Hydrogen was a more ambitious and riskier bet. Toyota launched its flagship hydrogen vehicle Mirai to much fanfare in 2014. But fewer than 30,000 have been sold in the decade since. The world’s largest automaker is now shifting its focus towards hydrogen trucks and buses after passenger models failed to gain traction.
To regain market share in China, Japanese carmakers will need to lower costs and speed up development by embedding themselves more deeply in China’s supply chain ecosystem.
BATTLEGROUND AND PRODUCTION BASE
China is not only the battleground; it is the production base. It accounts for more than 70 per cent of global EV production and hosts the bulk of the world’s battery manufacturing capacity. Its dense supplier networks and engineering depth lower manufacturing costs and shorten the time it takes to design and launch new models. That offers carmakers a huge advantage.
And increasingly, Chinese manufacturers are shipping their China-made cars overseas because of the cut-throat competition at home.

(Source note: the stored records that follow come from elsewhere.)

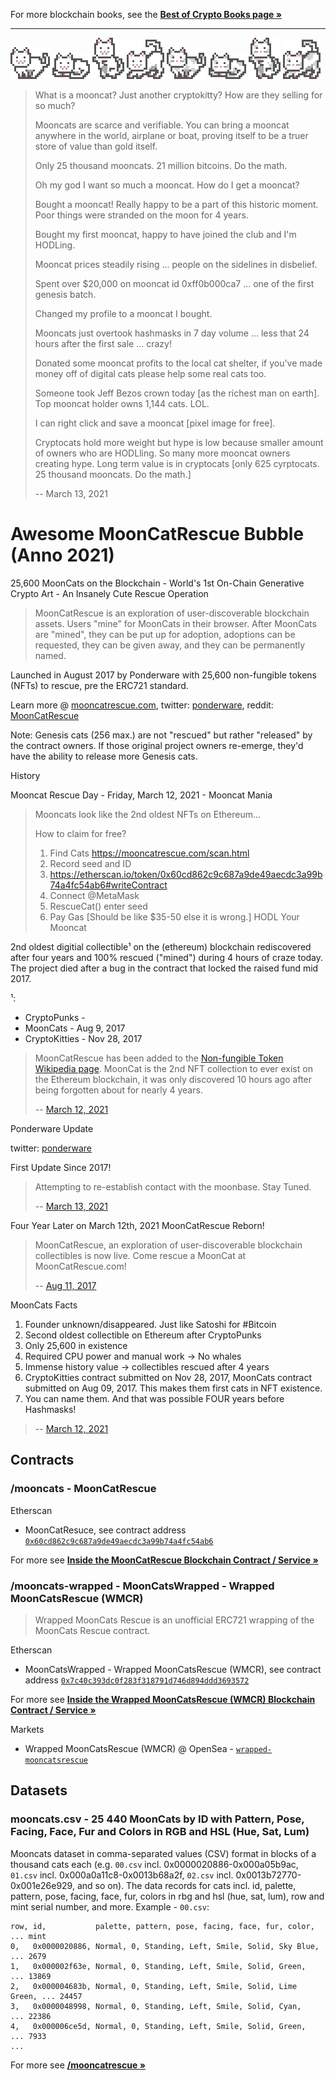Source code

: For more blockchain books, see the [**Best of Crypto Books page »**](https://openblockchains.github.io/crypto-books/)

---


![](i/design-000x3.png)
![](i/design-001x3.png)
![](i/design-002x3.png)
![](i/design-003x3.png)
![](i/design-056x3.png)
![](i/design-057x3.png)
![](i/design-058x3.png)
![](i/design-059x3.png)


> What is a mooncat? Just another cryptokitty? How are they selling for so much?
>
> Mooncats are scarce and verifiable. 
> You can bring a mooncat anywhere in the world, 
> airplane or boat, proving itself to be a truer store of value than gold itself.
>
> Only 25 thousand mooncats. 21 million bitcoins. Do the math.
>
> Oh my god I want so much a mooncat. How do I get a mooncat?
>
> Bought a mooncat!  Really happy to be a part of this historic moment.  
> Poor things were stranded on the moon for 4 years. 
>
> Bought my first mooncat, happy to have joined the club and I'm HODLing.
>
> Mooncat prices steadily rising ... people on the sidelines in disbelief.
>
> Spent over $20,000 on mooncat id 0xff0b000ca7 ... one of the first genesis batch.
>
> Changed my profile to a mooncat I bought.
>
> Mooncats just overtook hashmasks in 7 day volume ... 
> less that 24 hours after the first sale ... crazy!
>
> Donated some mooncat profits to the local cat shelter, 
> if you've made money off of digital cats please help some real cats too.
>
> Someone took Jeff Bezos crown today [as the richest man on earth]. 
> Top mooncat holder owns 1,144 cats. LOL.
>
> I can right click and save a mooncat [pixel image for free].
>
> Cryptocats hold more weight but hype is low 
> because smaller amount of owners who are HODLling.
> So many more mooncat owners creating hype. 
> Long term value is in cryptocats 
> [only 625 cyrptocats. 25 thousand mooncats. Do the math.]
>
> -- March 13, 2021



<!--
  sources: 
    https://twitter.com/krypticrooks/status/1370461081307611138
    https://twitter.com/sampepper/status/1370502291661287424
    https://twitter.com/HeadieXBT/status/1370790386592067587
    https://twitter.com/pwnlord69/status/1370480976309190656
    https://twitter.com/xenziiii/status/1370805874126643216
    https://twitter.com/EmyJColey/status/1370801384174583815
    https://twitter.com/shakiXBT/status/1370791104854036489 
    https://twitter.com/YazTrades/status/1370760956259799040
    https://twitter.com/Fronta1pha/status/1370757584379068418
-->


# Awesome MoonCatRescue Bubble (Anno 2021)

25,600 MoonCats on the Blockchain - World's 1st On-Chain Generative Crypto Art - An Insanely Cute Rescue Operation


> MoonCatRescue is an exploration of user-discoverable blockchain assets.
> Users "mine" for MoonCats in their browser.
> After MoonCats are "mined", they can be put up for adoption, adoptions can be requested, they can be given away,
> and they can be permanently named.

Launched in August 2017 by Ponderware with 25,600 non-fungible tokens (NFTs) to rescue, pre the ERC721 standard.


Learn more @ [mooncatrescue.com](https://mooncatrescue.com),
twitter: [ponderware](https://twitter.com/ponderware),
reddit: [MoonCatRescue](https://www.reddit.com/r/MoonCatRescue/)




Note: Genesis cats (256 max.) are not "rescued" but rather "released" by the contract owners. 
If those original project owners re-emerge, they'd have the ability to release more Genesis cats.


History

Mooncat Rescue Day - Friday, March 12, 2021 - Mooncat Mania

> Mooncats look like the 2nd oldest NFTs on Ethereum...
>
> How to claim for free?
>
> 1. Find Cats https://mooncatrescue.com/scan.html
> 2. Record seed and ID
> 3. https://etherscan.io/token/0x60cd862c9c687a9de49aecdc3a99b74a4fc54ab6#writeContract
> 4. Connect @MetaMask
> 5. RescueCat() enter seed
> 6. Pay Gas    [Should be like $35-50 else it is wrong.]
> HODL Your Mooncat

<!--
  https://twitter.com/RealAllenHena/status/1370404268604280832
 -->

2nd oldest digitial collectible¹ on the (ethereum)  blockchain
rediscovered after four years 
and 100% rescued ("mined") during 4 hours of craze today.
The project died after a bug in the contract 
that locked the raised fund mid 2017.

¹: 
- CryptoPunks -    
- MoonCats -       Aug 9, 2017
- CryptoKitties -  Nov 28, 2017


> MoonCatRescue has been added to the [Non-fungible Token Wikipedia page](https://en.wikipedia.org/wiki/Non-fungible_token). 
> MoonCat is the 2nd NFT collection to ever exist on the Ethereum blockchain, 
> it was only discovered 10 hours ago after being forgotten about for nearly 4 years.
> 
> -- [March 12, 2021](https://twitter.com/HarryBTC/status/1370551833538785280)



Ponderware Update

twitter: [ponderware](https://twitter.com/ponderware)

First Update Since 2017! 

> 
> Attempting to re-establish contact with the moonbase. Stay Tuned.
>
> -- [March 13, 2021](https://twitter.com/ponderware/status/1370793182175318019)

Four Year Later on March 12th, 2021 MoonCatRescue Reborn!

> MoonCatRescue, an exploration of user-discoverable blockchain collectibles is now live. 
> Come rescue a MoonCat at MoonCatRescue.com! 
> 
> -- [Aug 11, 2017](https://twitter.com/ponderware/status/896066883710926848)
 

MoonCats Facts

1. Founder unknown/disappeared. Just like Satoshi for #Bitcoin 
2. Second oldest collectible on Ethereum after CryptoPunks
3. Only 25,600 in existence
4. Required CPU power and manual work -> No whales
5. Immense history value -> collectibles rescued after 4 years
6. CryptoKitties contract submitted on Nov 28, 2017, MoonCats contract submitted on Aug 09, 2017. This makes them first cats in NFT existence.
7. You can name them. And that was possible FOUR years before Hashmasks!


> -- [March 12, 2021](https://twitter.com/sampepper/status/1370502291661287424)




## Contracts

### /mooncats - MoonCatRescue

Etherscan

- MoonCatResuce, see contract address [`0x60cd862c9c687a9de49aecdc3a99b74a4fc54ab6`](https://etherscan.io/address/0x60cd862c9c687a9de49aecdc3a99b74a4fc54ab6#code)


For more see [**Inside the MoonCatRescue Blockchain Contract / Service »**](https://github.com/cryptocopycats/contracts/tree/master/mooncats)

### /mooncats-wrapped - MoonCatsWrapped - Wrapped MoonCatsRescue (WMCR)

> Wrapped MoonCats Rescue is an unofficial ERC721 wrapping of the MoonCats Rescue contract.

Etherscan

- MoonCatsWrapped - Wrapped MoonCatsRescue (WMCR), see contract address [`0x7c40c393dc0f283f318791d746d894ddd3693572`](https://etherscan.io/address/0x7c40c393dc0f283f318791d746d894ddd3693572#code)

For more see [**Inside the Wrapped MoonCatsRescue (WMCR) Blockchain Contract / Service »**](https://github.com/cryptocopycats/contracts/tree/master/mooncats-wrapped)


Markets

- Wrapped MoonCatsRescue (WMCR) @ OpenSea - [`wrapped-mooncatsrescue`](https://opensea.io/collection/wrapped-mooncatsrescue)



## Datasets

### mooncats.csv  -  25 440 MoonCats by ID with Pattern, Pose, Facing, Face, Fur and Colors in RGB and HSL (Hue, Sat, Lum)

Mooncats dataset in comma-separated values (CSV) format
in blocks of a thousand cats each
(e.g.
`00.csv` incl. 0x0000020886-0x000a05b9ac,
`01.csv` incl. 0x000a0a11c8-0x0013b68a2f,
`02.csv` incl. 0x0013b72770-0x001e26e929,
and so on).
The data records for cats
incl. id, palette, pattern, pose, facing, face, fur, colors in rbg and hsl (hue, sat, lum), row and mint serial number,
and more.
Example - `00.csv`:


```
row, id,           palette, pattern, pose, facing, face, fur, color,    ... mint
0,   0x0000020886, Normal, 0, Standing, Left, Smile, Solid, Sky Blue,   ... 2679
1,   0x000002f63e, Normal, 0, Standing, Left, Smile, Solid, Green,      ... 13869
2,   0x000004683b, Normal, 0, Standing, Left, Smile, Solid, Lime Green, ... 24457
3,   0x0000048998, Normal, 0, Standing, Left, Smile, Solid, Cyan,       ... 22386
4,   0x000006ce5d, Normal, 0, Standing, Left, Smile, Solid, Green,      ... 7933
...
```


For more see [**/mooncatrescue »**](https://github.com/cryptocopycats/mooncatrescue)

That raises the stakes, as Japanese firms are competing with China in third markets too, particularly in Southeast Asia, where Japanese brands for decades have held sway.
Japanese firms do have some latent strengths though, namely reliability and solid dealer networks.
The bigger challenge will be organisational. Chinese rivals move fast, launching new models and changing their prices quickly. That can seem at odds with Japanese brands that have usually moved with caution. Whether they can speed up without weakening their reputation for reliability will determine how quickly they close the gap with Chinese competitors.
This matters at home because automobiles account for roughly a fifth of Japan’s total exports. And when the country’s largest export industry becomes more reliant on China, the economic relationship between the two countries shifts.
By producing EVs with Chinese partners and shipping them abroad, Japanese carmakers are binding their industry more tightly to China’s. That comes even as the two countries have recently been engaged in geopolitical spats, notably over Taiwan.
Yet the closer industrial ties reinforce the sense that the EV industry’s focal point has already moved to Asia, with China firmly in the lead. Anyone making cars there will enjoy scale and cost advantage, while others risk losing pricing power, market share and relevance.
For Japan’s EV makers, China is no longer just a consumer market. It is becoming its manufacturing base and a launchpad for competing with Chinese rivals around the world.
Mark Greeven is Professor of Management Innovation and Dean of Asia at IMD Business School.